This passage is from Jason Baird Jackson's blog:
"Last year, did you get paid nothing to work hard for a multinational corporation with reported revenues of over 1 billion dollars in 2008? 
If you have (1) done peer-reviews for, (2) submitted an article to, (3) written a book or media review for, or (4) taken on the editorship of a scholarly journal published by giant firms such as Springer, Reed Elisevier, or Wiley, then you belong to a very large group of very well-educated people whose unpaid labor has helped make these firms very profitable. Their profitability in turn has positioned them to work vigorously against the interests of (1) university presses and other not-for-profit publishers in the public interest, (2) libraries at all levels, (3) university and college students, (4) scholars themselves, and (5) particular and general publics with a need to consult the scholarly record.I am not willing to freely give my labor to large multinational corporations whose interests align with their shareholders but that are antagonistic to my own."
You can read the whole thing here.
Jackson urges scholars like you and me to take these five steps:
- "Choose not to submit scholarly journal articles or other works to publications owned by for-profit firms.
- Say no, when asked to undertake peer-review work on a book or article manuscript that has been submitted for publication by a for-profit publisher or a journal under the control of a commercial publisher.
- Do not seek or accept the editorship of a journal owned or under the control of a commercial publisher.
- Do not take on the role of series editor for a book series being published by a for-profit publisher.
- Turn down invitations to join the editorial boards of commercially published journals or book series."

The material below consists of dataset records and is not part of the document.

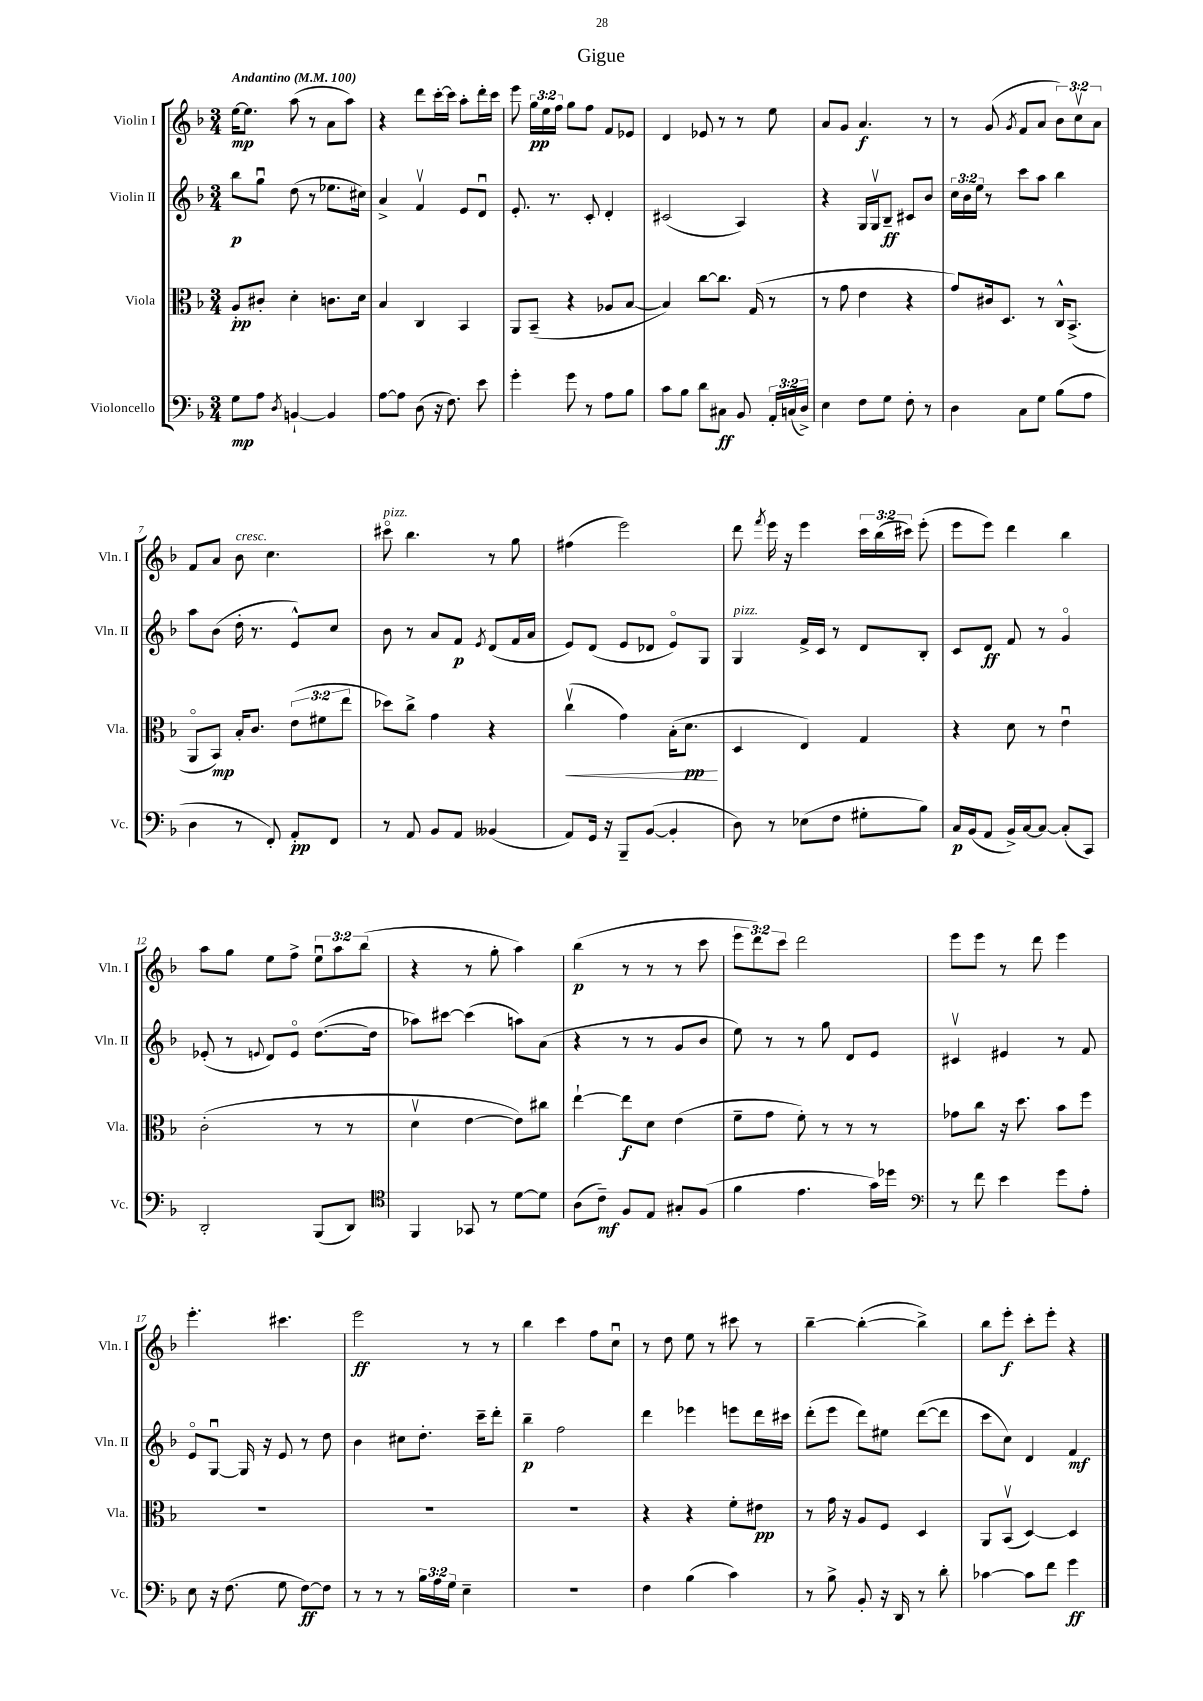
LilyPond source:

\header { title = "Gigue" }
<<
\new StaffGroup <<
\new Staff = "s0" \with { instrumentName = "Violin I" shortInstrumentName = "Vln. I" } {
    \clef treble \key f \major \numericTimeSignature \time 3/4 \override Staff.TupletNumber.text = #tuplet-number::calc-fraction-text \tempo "Andantino" 4 = 100
    \autoBeamOff e''16[~\mp e''8.] a''8( r8 a'8[ a''8]) |
    r4 d'''8[ c'''16~-. c'''16] a''8[-. d'''16-. c'''16] |
    e'''8 \tuplet 3/2 { g''16[\pp e''16 f''16] } g''8[ f''8] f'8[ ees'8] |
    d'4 ees'8 r8 r8 e''8 |
    a'8[ g'8] a'4.\f r8 |
    r8 g'8( \acciaccatura { g'8 } f'8[ a'8] \tuplet 3/2 { bes'8[) c''8\upbow a'8] } |
    f'8[ a'8] bes'8^\markup { \italic "cresc." } c''4. |
    cis'''8\flageolet^\markup { \italic "pizz." } bes''4. r8 g''8 |
    fis''4( e'''2) |
    d'''8 \acciaccatura { f'''8 } e'''16 r16 e'''4 \tuplet 3/2 { c'''16[ bes''16( cis'''16]) } e'''8-.( |
    e'''8[ e'''8]) d'''4 bes''4 |
    a''8[ g''8] e''8[ f''8]-> \tuplet 3/2 { e''8[\downbow a''8 bes''8]( } |
    r4 r8 g''8-. a''4) |
    bes''4\p( r8 r8 r8 c'''8 |
    \tuplet 3/2 { e'''8[ d'''8) c'''8] } d'''2 |
    e'''8[ e'''8] r8 d'''8 e'''4 |
    e'''4.-. cis'''4. |
    e'''2\ff r8 r8 |
    bes''4 c'''4 f''8[ c''8]\downbow |
    r8 d''8 e''8 r8 cis'''8 r8 |
    bes''4~-- bes''4~-.( bes''4->) |
    bes''8[ e'''8]-.\f c'''8[-. e'''8]-. r4 \bar "|." |
}
\new Staff = "s1" \with { instrumentName = "Violin II" shortInstrumentName = "Vln. II" } {
    \clef treble \key f \major \numericTimeSignature \time 3/4 \override Staff.TupletNumber.text = #tuplet-number::calc-fraction-text
    \autoBeamOff bes''8[\p g''8]\downbow d''8( r8 ees''8.[ cis''16]) |
    a'4-> f'4\upbow e'8[ d'8]\downbow |
    e'8.-. r8. c'8-. d'4-. |
    cis'2( a4) |
    r4 g16[ g16\upbow bes8]--\ff cis'8[ bes'8] |
    \tuplet 3/2 { c''16[ bes'16 e''16] } r8 c'''8[ a''8] bes''4 |
    a''8[ bes'8]( d''16-. r8. e'8[-^) c''8] |
    bes'8 r8 a'8[ f'8]\p \acciaccatura { e'8 } d'8[( f'16 a'16] |
    e'8[) d'8]( e'8[ des'8] e'8[\flageolet) g8] |
    g4^\markup { \italic "pizz." } f'16[-> c'16] r8 d'8[ bes8]-. |
    c'8[ d'8]\ff f'8 r8 g'4\flageolet |
    ees'8-.( r8 \appoggiatura { e'8 } d'8[) e'8]\flageolet d''8.[~( d''16] |
    aes''8[) cis'''8]~ cis'''4( a''8[) a'8]( |
    r4 r8 r8 g'8[ bes'8] |
    e''8) r8 r8 g''8 d'8[ e'8] |
    cis'4\upbow eis'4 r8 f'8 |
    e'8[\flageolet g8]~\downbow g16 r16 e'8 r8 d''8 |
    bes'4 cis''8[ d''8.]-. c'''16[-- d'''8]-. |
    bes''4--\p f''2 |
    d'''4 ees'''4 e'''8[ d'''16 cis'''16] |
    d'''8[-.( e'''8] d'''8[) eis''8] d'''8[~( d'''8] |
    c'''8[ c''8]) d'4 f'4\mf \bar "|." |
}
\new Staff = "s2" \with { instrumentName = "Viola" shortInstrumentName = "Vla." } {
    \clef alto \key f \major \numericTimeSignature \time 3/4 \override Staff.TupletNumber.text = #tuplet-number::calc-fraction-text
    \autoBeamOff a8[-.\pp cis'8]-. d'4-. c'8.[ d'16] |
    bes4 c4 bes,4 |
    a,8[ bes,8]--( r4 aes8[ bes8]~ |
    bes4) c''8[~ c''8.] g16( r8 |
    r8 g'8 e'4 r4 |
    g'8[) cis'16 d8.] r8 c16[-^ bes,8.]->( |
    a,8[\flageolet bes,8]\mp) bes16[-. c'8.] \tuplet 3/2 { e'8[( fis'8 e''8] } |
    des''8[) c''8]-> g'4 r4 |
    c''4\upbow\<( g'4) bes16[-.( d'8.]\pp\! |
    d4 e4) g4 |
    r4 d'8 r8 e'4\downbow |
    c'2-.( r8 r8 |
    d'4\upbow e'4~ e'8[) cis''8] |
    e''4~-! e''8[\f d'8] e'4( |
    f'8[-- g'8] f'8-.) r8 r8 r8 |
    ges'8[ c''8] r16 d''8. bes'8[ f''8] |
    R2. |
    R2. |
    R2. |
    r4 r4 f'8[-. eis'8]\pp |
    r8 g'16 r16 a8[ f8] d4 |
    a,8[ bes,8]\upbow( d4~) d4 \bar "|." |
}
\new Staff = "s3" \with { instrumentName = "Violoncello" shortInstrumentName = "Vc." } {
    \clef bass \key f \major \numericTimeSignature \time 3/4 \override Staff.TupletNumber.text = #tuplet-number::calc-fraction-text
    \autoBeamOff g8[\mp a8] \acciaccatura { d8 } b,4~-! b,4 |
    a8[~ a8] d8( r16 f8.) e'8 |
    g'4-. g'8 r8 a8[ bes8] |
    c'8[ bes8] d'8[ cis8]\ff bes,8 \tuplet 3/2 { a,16[-. c16( d16]->) } |
    e4 f8[ g8] f8-. r8 |
    d4 c8[ g8] bes8[( a8] |
    d4 r8 f,8-.) a,8[-.\pp f,8] |
    r8 a,8 bes,8[ a,8] beses,4( |
    a,8[) g,16] r16 bes,,8[-- bes,8]~( bes,4-. |
    d8) r8 ees8[( f8] gis8[-. bes8]) |
    c16[\p bes,16( a,8] bes,16[->) c16~ c8]~ c8[-.( c,8]) |
    d,2-. bes,,8[( d,8]) |
    \clef tenor f,4 ges,8 r8 d'8[~ d'8] |
    a8[( c'8]--\mf) f8[ e8] gis8[-. f8]( |
    f'4 e'4. g'16[) des''16] |
    \clef bass r8 f'8 e'4 g'8[ a8]-. |
    e8 r16 f8.( g8 f8[~\ff) f8] |
    r8 r8 r8 \tuplet 3/2 { bes16[ a16 g16] } e4-- |
    R2. |
    f4 bes4( c'4) |
    r8 bes8-> bes,8-. r16 d,16 r8 d'8-. |
    ces'4~ ces'8[ f'8] g'4\ff \bar "|." |
}
>>
>>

*** NEVERTHELESS *** I am now editing my initial post here, curbing my enthusiasm somewhat, and arguing that readers should consult Steven Harnad's comment below. While I can feel indignant about commercial publishers, what is really needed is the development of institutional repositories by universities and professional organizations. We need to post our publications on the internet, and then it matters much less what happens to commercial publishers or OA journals. The key point is to make our scholarly output available on the internet, and it is much easier and faster to post one's publications than to wait around for big corporations to change their ways to please scholars.